Asked whether the stoppage of exports will impact their business commitments during the FIFA World Cup season, M Abdulrahiman, general secretary of Calicut Exporters Association told businessline that “there will be some impact for breaching the export orders especially to Qatar. But our overall loss is much above that due to the increase in taxes.”
Losing competitive edge
He said traders abroad have expressed their inability to procure these produce at high rates and informed that they will not be able to pass on the additional GST charges to customers there. This would make Indian agri-commodities incompetitive, thereby benefiting competing countries such as Sri Lanka, the Philippines, Thailand, Indonesia, Pakistan.
Another exporter KB Rafeeq, proprietor of Kozhikode-based KB Exports, said, “There is no other option but to stand united for a common cause of the entire fraternity in spite of the business generated from Qatar. Today, survival is the biggest challenge and it is difficult to move ahead with the current rate structure”.
Abdulrahiman said that an exporter, who ships five tonnes per day, has to pay GST of ₹25 lakh a month. Flight charges for the cargo were in the range of ₹35-50 per kg before Covid and it went up to ₹100 in the pandemic times in the absence of passengers.

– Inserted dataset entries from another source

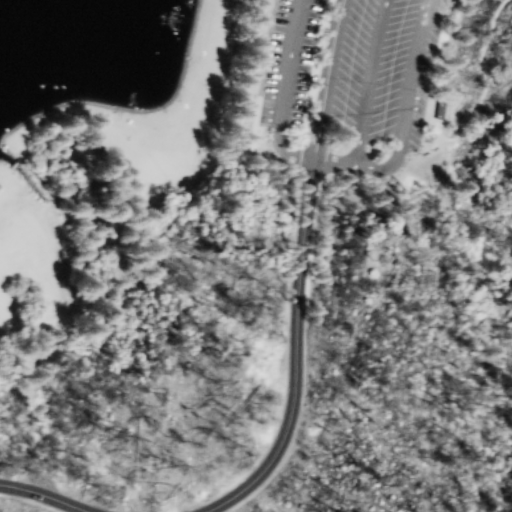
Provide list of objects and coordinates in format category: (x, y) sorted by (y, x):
road: (397, 20)
road: (326, 79)
parking lot: (346, 82)
road: (476, 99)
road: (277, 112)
road: (275, 457)
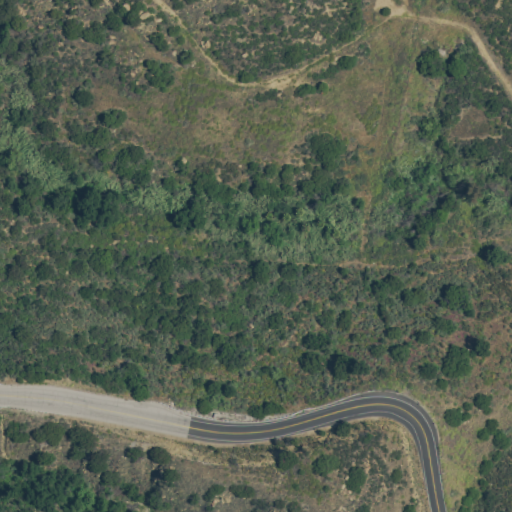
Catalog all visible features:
road: (334, 48)
road: (169, 420)
road: (419, 425)
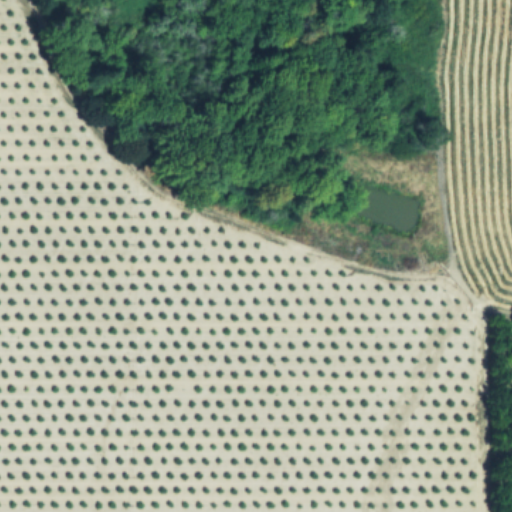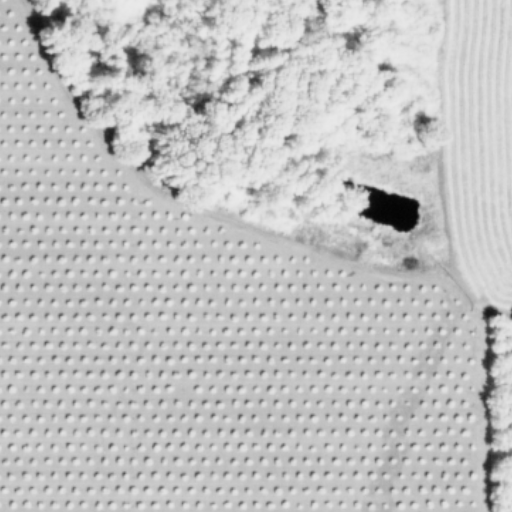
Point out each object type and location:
crop: (160, 382)
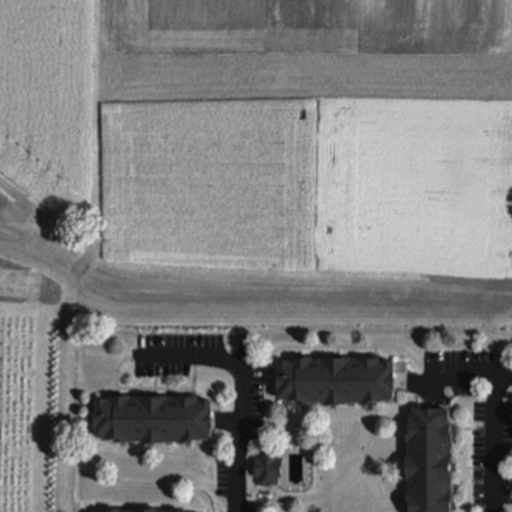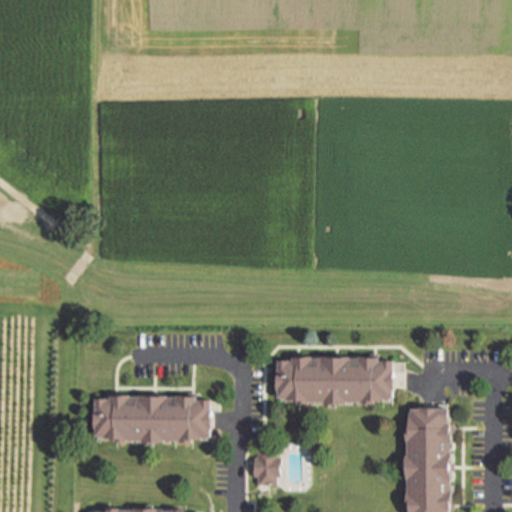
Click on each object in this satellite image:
crop: (238, 183)
road: (30, 206)
road: (260, 361)
road: (265, 362)
road: (117, 371)
road: (453, 371)
road: (195, 379)
building: (338, 380)
building: (338, 381)
road: (414, 383)
road: (156, 385)
road: (156, 389)
road: (241, 392)
building: (155, 419)
building: (156, 420)
road: (226, 422)
road: (468, 429)
road: (495, 441)
building: (432, 460)
building: (432, 461)
building: (269, 468)
building: (269, 468)
road: (465, 468)
road: (467, 468)
road: (468, 506)
road: (509, 506)
building: (114, 511)
building: (147, 511)
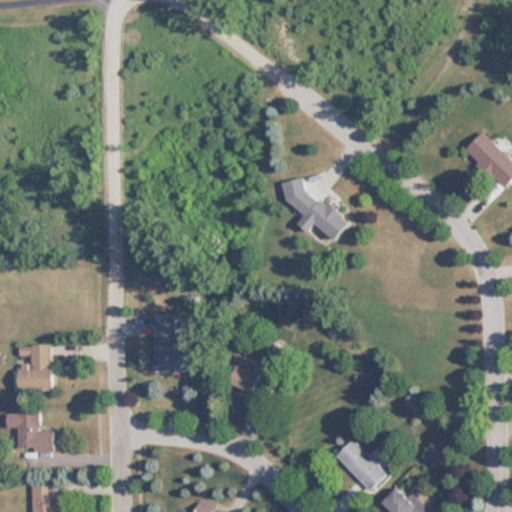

Even after normalcy was restored in flight operations, these charges are still continuing. Coupled with this is the 18 per cent GST, he said.
The Association has given several representations to the Finance Minister, Nirmala Sitharaman and airline companies, but nothing has happened.
Kerala ships around 200 tonnes of fresh fruits and vegetables from the four airports on a daily basis catering to Gulf markets, Europe and the Far-East.
Munshid Ali, Secretary of Kerala Exporters Forum, attributed the two per cent drop in the overall merchandise exports in the country this year to the prevailing high GST structure and freight rates.
Dil Koshy, secretary, Agricultural Products & Processed Food Exporters Association, said the re-imposition of 18 per cent GST on air freight and 5 per cent on seaways would lead to a working capital shortage. The government will not be getting any monetary benefits out of GST collections, but can only hold the funds for some time before reimbursing them fully to exporters. Moreover, there will be an inordinate delay in getting refunds.